(Extracted data entries)
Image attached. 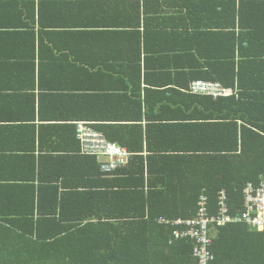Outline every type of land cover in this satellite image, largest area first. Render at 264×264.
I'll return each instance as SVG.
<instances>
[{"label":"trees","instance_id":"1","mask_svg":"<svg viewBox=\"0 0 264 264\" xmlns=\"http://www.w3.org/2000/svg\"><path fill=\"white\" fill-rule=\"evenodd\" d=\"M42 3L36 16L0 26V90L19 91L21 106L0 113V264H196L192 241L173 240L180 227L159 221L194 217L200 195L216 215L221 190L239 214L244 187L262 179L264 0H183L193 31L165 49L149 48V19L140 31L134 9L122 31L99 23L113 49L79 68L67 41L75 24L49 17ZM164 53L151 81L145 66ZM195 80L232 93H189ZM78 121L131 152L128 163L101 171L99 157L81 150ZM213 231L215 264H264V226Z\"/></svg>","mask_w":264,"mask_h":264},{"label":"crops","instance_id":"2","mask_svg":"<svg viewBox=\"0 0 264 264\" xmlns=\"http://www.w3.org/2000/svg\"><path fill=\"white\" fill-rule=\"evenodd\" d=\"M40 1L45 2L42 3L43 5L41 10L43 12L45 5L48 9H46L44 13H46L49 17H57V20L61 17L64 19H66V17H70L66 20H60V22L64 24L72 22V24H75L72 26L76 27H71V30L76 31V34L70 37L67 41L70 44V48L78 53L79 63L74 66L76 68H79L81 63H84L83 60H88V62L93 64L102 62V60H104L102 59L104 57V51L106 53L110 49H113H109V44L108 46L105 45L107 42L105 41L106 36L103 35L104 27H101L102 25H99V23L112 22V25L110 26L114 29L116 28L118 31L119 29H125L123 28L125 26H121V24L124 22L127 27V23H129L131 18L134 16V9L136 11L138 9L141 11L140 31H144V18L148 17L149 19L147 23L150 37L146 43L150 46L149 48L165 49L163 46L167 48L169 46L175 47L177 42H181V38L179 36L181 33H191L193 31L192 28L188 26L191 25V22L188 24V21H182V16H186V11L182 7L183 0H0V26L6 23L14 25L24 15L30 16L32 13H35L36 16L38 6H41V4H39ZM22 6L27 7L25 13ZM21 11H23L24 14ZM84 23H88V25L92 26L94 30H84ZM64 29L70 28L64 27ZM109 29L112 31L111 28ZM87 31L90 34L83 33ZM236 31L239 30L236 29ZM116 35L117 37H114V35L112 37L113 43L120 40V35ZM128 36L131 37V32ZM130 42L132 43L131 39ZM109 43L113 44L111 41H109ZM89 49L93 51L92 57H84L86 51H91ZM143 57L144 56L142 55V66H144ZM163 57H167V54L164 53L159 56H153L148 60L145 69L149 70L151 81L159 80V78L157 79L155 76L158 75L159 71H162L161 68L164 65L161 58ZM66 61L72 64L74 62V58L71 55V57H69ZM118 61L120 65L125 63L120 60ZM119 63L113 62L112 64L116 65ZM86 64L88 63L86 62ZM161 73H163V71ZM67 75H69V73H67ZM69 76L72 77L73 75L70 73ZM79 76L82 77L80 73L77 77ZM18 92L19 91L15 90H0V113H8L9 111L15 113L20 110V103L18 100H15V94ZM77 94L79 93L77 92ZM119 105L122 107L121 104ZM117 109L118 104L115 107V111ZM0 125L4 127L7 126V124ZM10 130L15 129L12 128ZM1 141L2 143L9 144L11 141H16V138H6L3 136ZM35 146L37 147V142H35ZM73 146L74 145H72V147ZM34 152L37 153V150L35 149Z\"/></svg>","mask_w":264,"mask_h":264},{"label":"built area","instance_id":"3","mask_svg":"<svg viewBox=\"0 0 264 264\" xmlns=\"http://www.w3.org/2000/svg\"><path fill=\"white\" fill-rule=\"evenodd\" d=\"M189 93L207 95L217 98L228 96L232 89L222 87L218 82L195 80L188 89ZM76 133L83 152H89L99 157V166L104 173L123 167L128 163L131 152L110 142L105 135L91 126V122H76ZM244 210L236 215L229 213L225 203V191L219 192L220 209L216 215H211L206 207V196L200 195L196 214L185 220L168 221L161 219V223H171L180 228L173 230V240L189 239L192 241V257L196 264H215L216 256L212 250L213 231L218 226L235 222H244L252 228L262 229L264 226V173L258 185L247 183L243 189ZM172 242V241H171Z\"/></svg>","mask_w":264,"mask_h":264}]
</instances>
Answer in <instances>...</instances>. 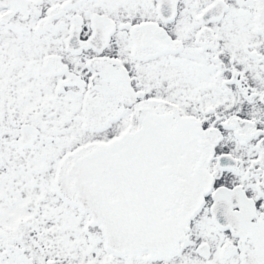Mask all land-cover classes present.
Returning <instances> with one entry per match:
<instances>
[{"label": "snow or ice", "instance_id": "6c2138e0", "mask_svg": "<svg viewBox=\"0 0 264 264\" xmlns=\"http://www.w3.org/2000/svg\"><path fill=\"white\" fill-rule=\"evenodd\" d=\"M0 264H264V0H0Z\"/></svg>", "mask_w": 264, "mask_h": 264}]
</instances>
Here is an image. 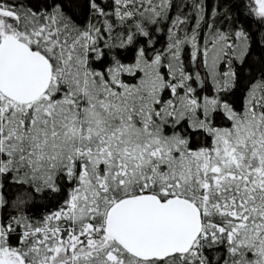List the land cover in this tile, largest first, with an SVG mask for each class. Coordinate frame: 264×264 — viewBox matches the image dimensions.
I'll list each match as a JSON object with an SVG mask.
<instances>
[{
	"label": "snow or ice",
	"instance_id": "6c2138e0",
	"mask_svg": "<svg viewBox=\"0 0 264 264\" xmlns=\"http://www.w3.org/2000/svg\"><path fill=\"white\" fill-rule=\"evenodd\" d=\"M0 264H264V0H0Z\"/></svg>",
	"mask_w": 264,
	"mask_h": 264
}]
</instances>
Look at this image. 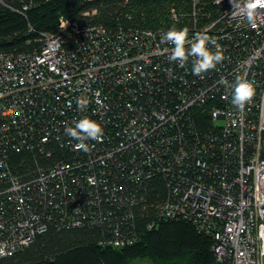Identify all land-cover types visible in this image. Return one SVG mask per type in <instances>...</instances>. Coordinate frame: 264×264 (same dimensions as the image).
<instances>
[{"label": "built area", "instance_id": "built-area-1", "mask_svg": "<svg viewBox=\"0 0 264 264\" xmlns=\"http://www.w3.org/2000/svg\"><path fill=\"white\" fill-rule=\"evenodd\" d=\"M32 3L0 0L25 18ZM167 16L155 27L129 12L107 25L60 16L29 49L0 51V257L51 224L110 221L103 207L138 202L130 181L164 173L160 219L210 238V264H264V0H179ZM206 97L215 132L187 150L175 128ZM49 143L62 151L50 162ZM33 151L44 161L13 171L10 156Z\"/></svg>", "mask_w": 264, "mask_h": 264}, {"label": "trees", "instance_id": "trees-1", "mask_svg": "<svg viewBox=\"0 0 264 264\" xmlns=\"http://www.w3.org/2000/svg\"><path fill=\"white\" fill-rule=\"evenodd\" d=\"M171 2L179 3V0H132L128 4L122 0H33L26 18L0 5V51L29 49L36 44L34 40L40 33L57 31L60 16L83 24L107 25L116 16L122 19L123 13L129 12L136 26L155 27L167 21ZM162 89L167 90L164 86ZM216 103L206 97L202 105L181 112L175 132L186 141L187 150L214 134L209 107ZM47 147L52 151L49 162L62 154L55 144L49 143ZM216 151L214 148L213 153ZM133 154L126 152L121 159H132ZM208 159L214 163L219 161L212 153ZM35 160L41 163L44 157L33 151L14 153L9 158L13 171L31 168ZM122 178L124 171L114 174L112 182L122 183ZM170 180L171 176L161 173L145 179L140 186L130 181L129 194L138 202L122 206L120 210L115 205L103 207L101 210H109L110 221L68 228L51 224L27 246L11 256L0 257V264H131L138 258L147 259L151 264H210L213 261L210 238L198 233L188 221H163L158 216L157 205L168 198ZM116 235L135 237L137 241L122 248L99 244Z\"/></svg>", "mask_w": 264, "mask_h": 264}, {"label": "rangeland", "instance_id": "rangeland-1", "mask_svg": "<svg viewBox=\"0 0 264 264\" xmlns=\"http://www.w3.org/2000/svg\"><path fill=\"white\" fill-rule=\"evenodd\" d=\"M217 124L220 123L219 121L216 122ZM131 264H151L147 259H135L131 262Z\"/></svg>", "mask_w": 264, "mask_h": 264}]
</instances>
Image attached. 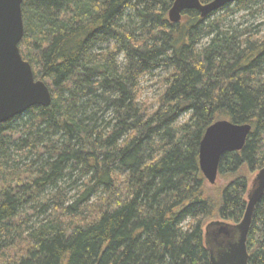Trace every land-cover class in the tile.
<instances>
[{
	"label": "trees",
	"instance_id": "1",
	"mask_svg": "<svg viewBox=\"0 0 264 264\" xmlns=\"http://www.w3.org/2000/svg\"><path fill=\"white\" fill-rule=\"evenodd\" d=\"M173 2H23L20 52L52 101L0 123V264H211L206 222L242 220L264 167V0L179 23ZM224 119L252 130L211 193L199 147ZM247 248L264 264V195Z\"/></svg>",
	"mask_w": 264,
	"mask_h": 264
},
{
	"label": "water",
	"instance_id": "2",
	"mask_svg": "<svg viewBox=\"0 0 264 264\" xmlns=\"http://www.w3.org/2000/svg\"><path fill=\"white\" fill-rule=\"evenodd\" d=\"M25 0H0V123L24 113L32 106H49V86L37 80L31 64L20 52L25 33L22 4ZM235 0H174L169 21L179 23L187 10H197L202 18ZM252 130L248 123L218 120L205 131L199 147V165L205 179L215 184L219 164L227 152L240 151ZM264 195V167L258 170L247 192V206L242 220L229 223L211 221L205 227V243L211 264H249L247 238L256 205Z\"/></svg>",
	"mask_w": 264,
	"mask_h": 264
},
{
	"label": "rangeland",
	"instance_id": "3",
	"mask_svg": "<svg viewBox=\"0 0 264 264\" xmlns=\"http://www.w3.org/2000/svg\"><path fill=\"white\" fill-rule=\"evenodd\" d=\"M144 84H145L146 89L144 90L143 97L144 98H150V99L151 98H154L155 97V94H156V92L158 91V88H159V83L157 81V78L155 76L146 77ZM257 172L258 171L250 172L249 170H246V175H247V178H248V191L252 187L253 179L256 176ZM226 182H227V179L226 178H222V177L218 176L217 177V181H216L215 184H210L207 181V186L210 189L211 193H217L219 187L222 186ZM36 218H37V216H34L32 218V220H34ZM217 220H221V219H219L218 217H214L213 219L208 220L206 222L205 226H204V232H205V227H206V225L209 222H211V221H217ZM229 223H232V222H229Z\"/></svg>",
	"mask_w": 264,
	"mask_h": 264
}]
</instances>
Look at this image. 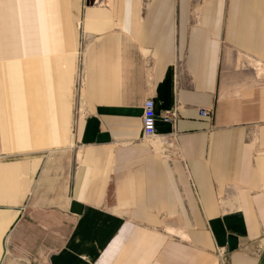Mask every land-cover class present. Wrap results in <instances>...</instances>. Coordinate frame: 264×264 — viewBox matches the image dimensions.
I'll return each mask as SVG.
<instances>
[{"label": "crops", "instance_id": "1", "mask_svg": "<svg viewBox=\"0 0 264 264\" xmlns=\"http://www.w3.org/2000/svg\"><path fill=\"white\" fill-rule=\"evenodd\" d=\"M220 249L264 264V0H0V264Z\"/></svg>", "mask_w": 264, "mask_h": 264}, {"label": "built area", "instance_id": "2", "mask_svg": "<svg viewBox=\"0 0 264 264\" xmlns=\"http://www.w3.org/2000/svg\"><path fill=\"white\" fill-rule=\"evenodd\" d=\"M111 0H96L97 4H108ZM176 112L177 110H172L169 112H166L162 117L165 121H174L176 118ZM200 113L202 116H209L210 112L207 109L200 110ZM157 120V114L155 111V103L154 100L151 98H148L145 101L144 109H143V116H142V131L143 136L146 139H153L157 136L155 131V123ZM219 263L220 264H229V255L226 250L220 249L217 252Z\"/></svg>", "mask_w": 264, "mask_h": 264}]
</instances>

(Exercise requirements)
Count the lines of the items above that contain the string "snow", and reply with the number alone.

(The response)
2